Our morning started with a 10am tour at the Basilica de San Isidoro with its Royal Mausoleum (aka Pantheon de los Reyes). Latter has a ‘Romanesque Sistine Chapel’ murals which really is a must-see as it’s original, never restored. The tour covers the library with 200 ancient manuscripts, with a 10th century Bible. There’s a 1st century chalice that may have healing capabilities. There are extraordinary carved ivory, wooden boxes and chests. Unfortunately, there’s no picture taking in the museum tour, but we bought some postcards.
The Leon Cathedral was our next stop just after 11am. This Cathedral is famed for the number of 125 stained windows, bringing tremendous light inside. The Gothic vaults design allowed for that as earlier cathedrals walls were all stone to hold the weight (consider the stained windows would eventually shatter if the weight borne had shifted). The audio guide is quite comprehensive.
We wandered around the Barrio Humedo, the Sat open market in Plaza Mayor, people watched in Plaza San Martin. Picking up cues of the local culture is both interesting and challenging (when on the receiving end!).
We had lunch and subsequently, met up with a Malaysian, Valerie, whom Joon had befriended on FB. Valerie chanced to be in Leon today before starting her own Camino in Sarria later in April. She generously gave us some cookies bought in Burgos.
Basilica de San Isidoro. Love the wide open pedestrian friendly squares. Shouldn’t all cities have this?

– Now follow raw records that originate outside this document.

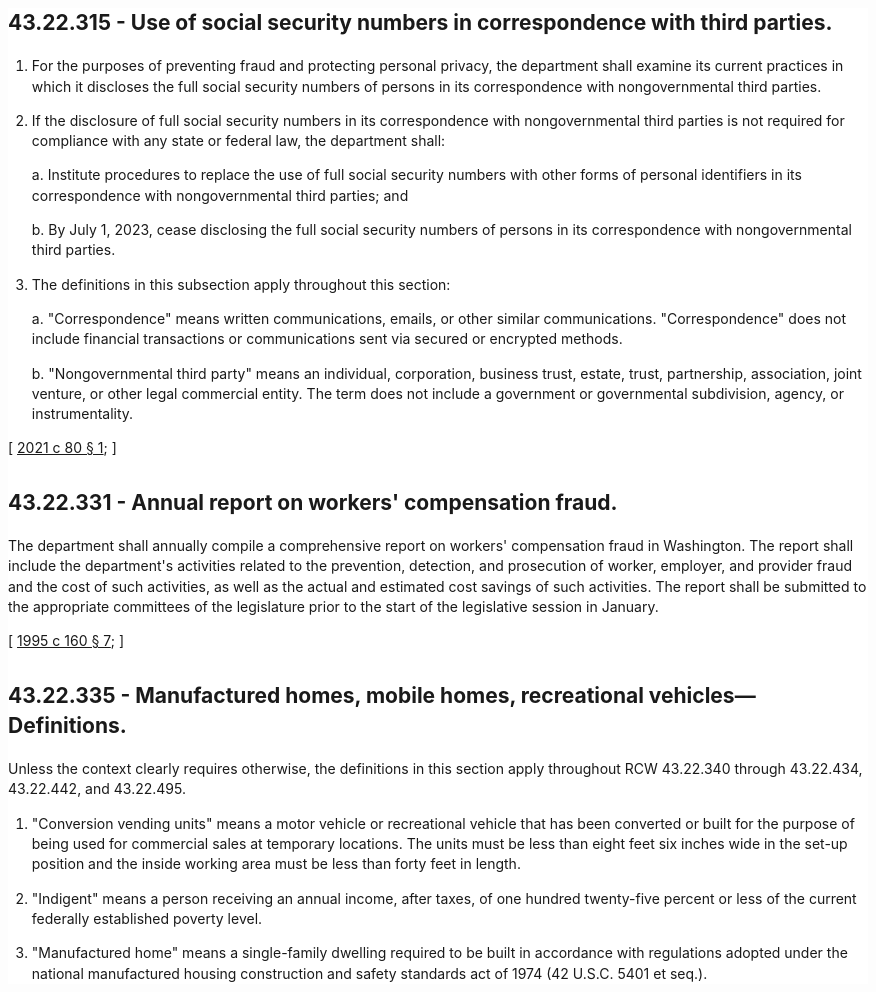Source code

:## 43.22.315 - Use of social security numbers in correspondence with third parties.
1. For the purposes of preventing fraud and protecting personal privacy, the department shall examine its current practices in which it discloses the full social security numbers of persons in its correspondence with nongovernmental third parties.

2. If the disclosure of full social security numbers in its correspondence with nongovernmental third parties is not required for compliance with any state or federal law, the department shall:

   a. Institute procedures to replace the use of full social security numbers with other forms of personal identifiers in its correspondence with nongovernmental third parties; and

   b. By July 1, 2023, cease disclosing the full social security numbers of persons in its correspondence with nongovernmental third parties.

3. The definitions in this subsection apply throughout this section:

   a. "Correspondence" means written communications, emails, or other similar communications. "Correspondence" does not include financial transactions or communications sent via secured or encrypted methods.

   b. "Nongovernmental third party" means an individual, corporation, business trust, estate, trust, partnership, association, joint venture, or other legal commercial entity. The term does not include a government or governmental subdivision, agency, or instrumentality.

\[ [2021 c 80 § 1](http://lawfilesext.leg.wa.gov/biennium/2021-22/Pdf/Bills/Session%20Laws/House/1455-S.SL.pdf?cite=2021%20c%2080%20§%201); \]

## 43.22.331 - Annual report on workers' compensation fraud.
The department shall annually compile a comprehensive report on workers' compensation fraud in Washington. The report shall include the department's activities related to the prevention, detection, and prosecution of worker, employer, and provider fraud and the cost of such activities, as well as the actual and estimated cost savings of such activities. The report shall be submitted to the appropriate committees of the legislature prior to the start of the legislative session in January.

\[ [1995 c 160 § 7](http://lawfilesext.leg.wa.gov/biennium/1995-96/Pdf/Bills/Session%20Laws/Senate/5402-S.SL.pdf?cite=1995%20c%20160%20§%207); \]

## 43.22.335 - Manufactured homes, mobile homes, recreational vehicles—Definitions.
Unless the context clearly requires otherwise, the definitions in this section apply throughout RCW 43.22.340 through 43.22.434, 43.22.442, and 43.22.495.

1. "Conversion vending units" means a motor vehicle or recreational vehicle that has been converted or built for the purpose of being used for commercial sales at temporary locations. The units must be less than eight feet six inches wide in the set-up position and the inside working area must be less than forty feet in length.

2. "Indigent" means a person receiving an annual income, after taxes, of one hundred twenty-five percent or less of the current federally established poverty level.

3. "Manufactured home" means a single-family dwelling required to be built in accordance with regulations adopted under the national manufactured housing construction and safety standards act of 1974 (42 U.S.C. 5401 et seq.).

The Basilica‘s main altar.
The vaulted ceilings at the rear.
Illustration of the Nativity in a song sheet.
Chalice donated by Princess Donna Urraca, daughter of one of the Leon Kings.

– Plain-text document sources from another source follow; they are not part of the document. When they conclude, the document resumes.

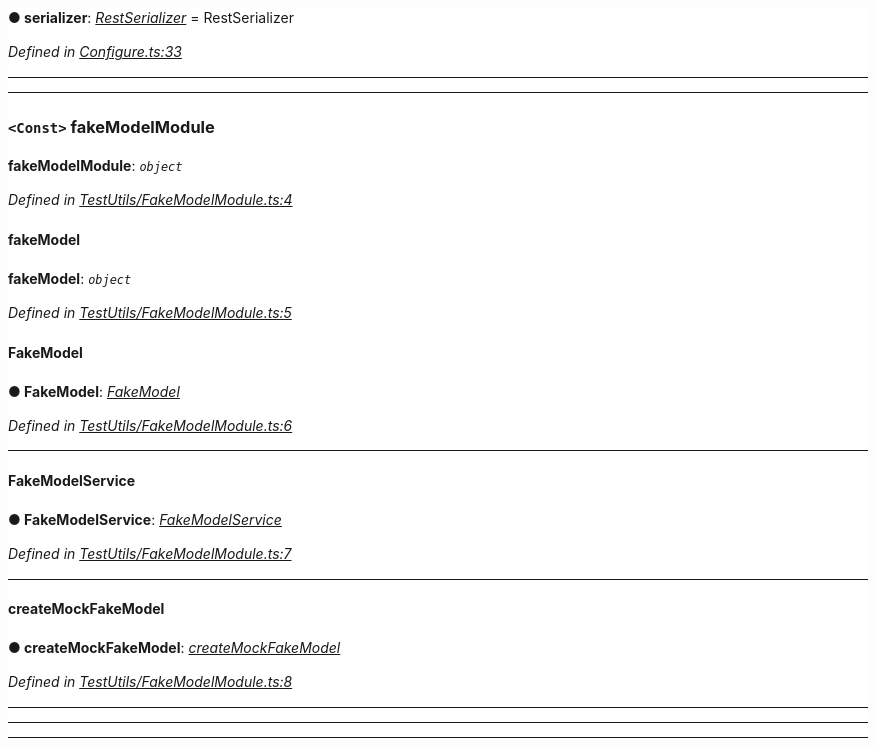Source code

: **● serializer**: *[RestSerializer](classes/restserializer.md)* =  RestSerializer

*Defined in [Configure.ts:33](https://github.com/Rediker-Software/redux-data-service/blob/ad33f93/src/Configure.ts#L33)*

___

___
<a id="fakemodelmodule"></a>

### `<Const>` fakeModelModule

**fakeModelModule**: *`object`*

*Defined in [TestUtils/FakeModelModule.ts:4](https://github.com/Rediker-Software/redux-data-service/blob/ad33f93/src/TestUtils/FakeModelModule.ts#L4)*

<a id="fakemodelmodule.fakemodel"></a>

####  fakeModel

**fakeModel**: *`object`*

*Defined in [TestUtils/FakeModelModule.ts:5](https://github.com/Rediker-Software/redux-data-service/blob/ad33f93/src/TestUtils/FakeModelModule.ts#L5)*

<a id="fakemodelmodule.fakemodel.fakemodel-1"></a>

####  FakeModel

**● FakeModel**: *[FakeModel](classes/fakemodel.md)*

*Defined in [TestUtils/FakeModelModule.ts:6](https://github.com/Rediker-Software/redux-data-service/blob/ad33f93/src/TestUtils/FakeModelModule.ts#L6)*

___
<a id="fakemodelmodule.fakemodel.fakemodelservice"></a>

####  FakeModelService

**● FakeModelService**: *[FakeModelService](classes/fakemodelservice.md)*

*Defined in [TestUtils/FakeModelModule.ts:7](https://github.com/Rediker-Software/redux-data-service/blob/ad33f93/src/TestUtils/FakeModelModule.ts#L7)*

___
<a id="fakemodelmodule.fakemodel.createmockfakemodel"></a>

####  createMockFakeModel

**● createMockFakeModel**: *[createMockFakeModel](#createmockfakemodel)*

*Defined in [TestUtils/FakeModelModule.ts:8](https://github.com/Rediker-Software/redux-data-service/blob/ad33f93/src/TestUtils/FakeModelModule.ts#L8)*

___

___

___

The Romanesque Sistine Chapel’s ceiling murals traces the Life and Resurrection of Christ. It’s in a chamber that the Leon Kings had prepared for their burial sarcophagi.Angels announcing Christ’s birth to the shepherds. Note the range of animals depicted
The Last Supper.
Facade of Leon Cathedral.
View of part of Cathedral from the Cloisters.

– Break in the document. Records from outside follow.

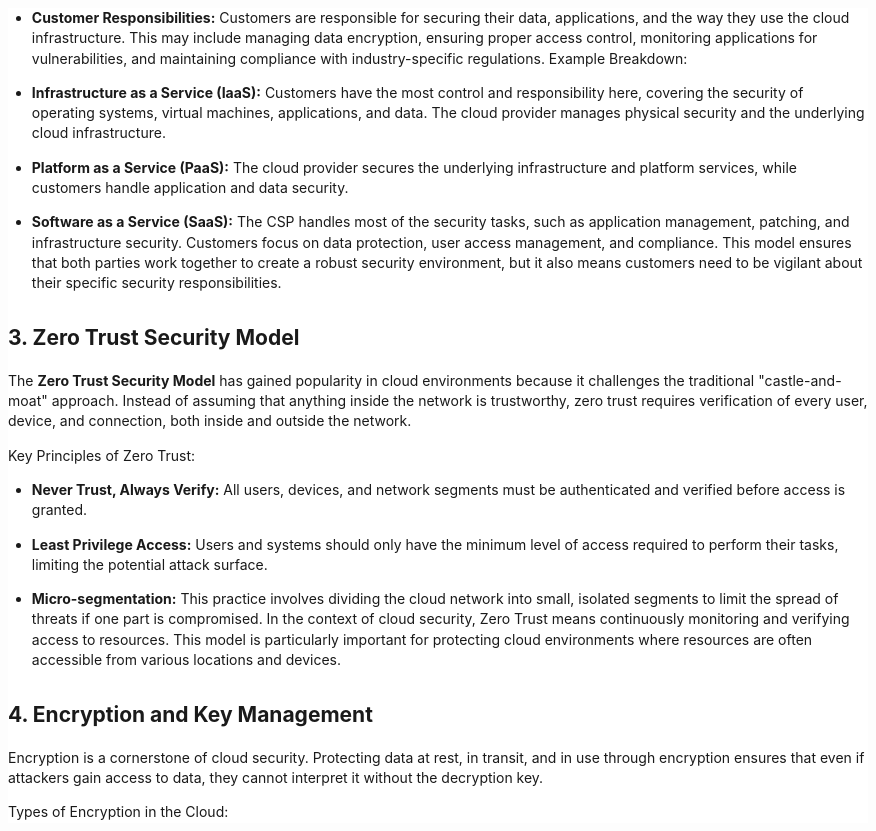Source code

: * **Customer Responsibilities:** Customers are responsible for securing their data, applications, and the way they use the cloud infrastructure. This may include managing data encryption, ensuring proper access control, monitoring applications for vulnerabilities, and maintaining compliance with industry-specific regulations.
Example Breakdown:


* **Infrastructure as a Service (IaaS):** Customers have the most control and responsibility here, covering the security of operating systems, virtual machines, applications, and data. The cloud provider manages physical security and the underlying cloud infrastructure.

* **Platform as a Service (PaaS):** The cloud provider secures the underlying infrastructure and platform services, while customers handle application and data security.

* **Software as a Service (SaaS):** The CSP handles most of the security tasks, such as application management, patching, and infrastructure security. Customers focus on data protection, user access management, and compliance.
This model ensures that both parties work together to create a robust security environment, but it also means customers need to be vigilant about their specific security responsibilities.



## 3. Zero Trust Security Model



The **Zero Trust Security Model** has gained popularity in cloud environments because it challenges the traditional "castle-and-moat" approach. Instead of assuming that anything inside the network is trustworthy, zero trust requires verification of every user, device, and connection, both inside and outside the network.



Key Principles of Zero Trust:


* **Never Trust, Always Verify:** All users, devices, and network segments must be authenticated and verified before access is granted.

* **Least Privilege Access:** Users and systems should only have the minimum level of access required to perform their tasks, limiting the potential attack surface.

* **Micro-segmentation:** This practice involves dividing the cloud network into small, isolated segments to limit the spread of threats if one part is compromised.
In the context of cloud security, Zero Trust means continuously monitoring and verifying access to resources. This model is particularly important for protecting cloud environments where resources are often accessible from various locations and devices.



## 4. Encryption and Key Management



Encryption is a cornerstone of cloud security. Protecting data at rest, in transit, and in use through encryption ensures that even if attackers gain access to data, they cannot interpret it without the decryption key.



Types of Encryption in the Cloud:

Chapel accessible from Cloisters. The altar sculpture was in a vision.
Main altar of Leon Cathedral. The 5 largest panels are the remnants of a much larger set. Smaller panels came from other churches.
Stained windows above the main altar.
One of the stained windows just above eye level.
Rose window at side of Cathedral.
Unique statue of the Virgin Mary, who is depicted as pregnant with Jesus.
There was much to take in at the Cathedral. Above pictures are just a small sample of the grandeur.
Market at Plaza Mayor (Saturday).
Why aren’t balloons like these sold in USA? The kids will go crazy!
A flea market.
Love how the locals will just stand, have their drinks and tapas, and just chat. Sometimes, the alleyways are chock blocked with people standing with their drinks!
The third major must-see was the Convento de San Marcos, a church and museum. Parts of the old convent are being refurbished as a luxury hotel. This has happened in other towns and cities.
Panaramic photo of the Convento
Along a window frame.
It was a well spent day that we were happy with.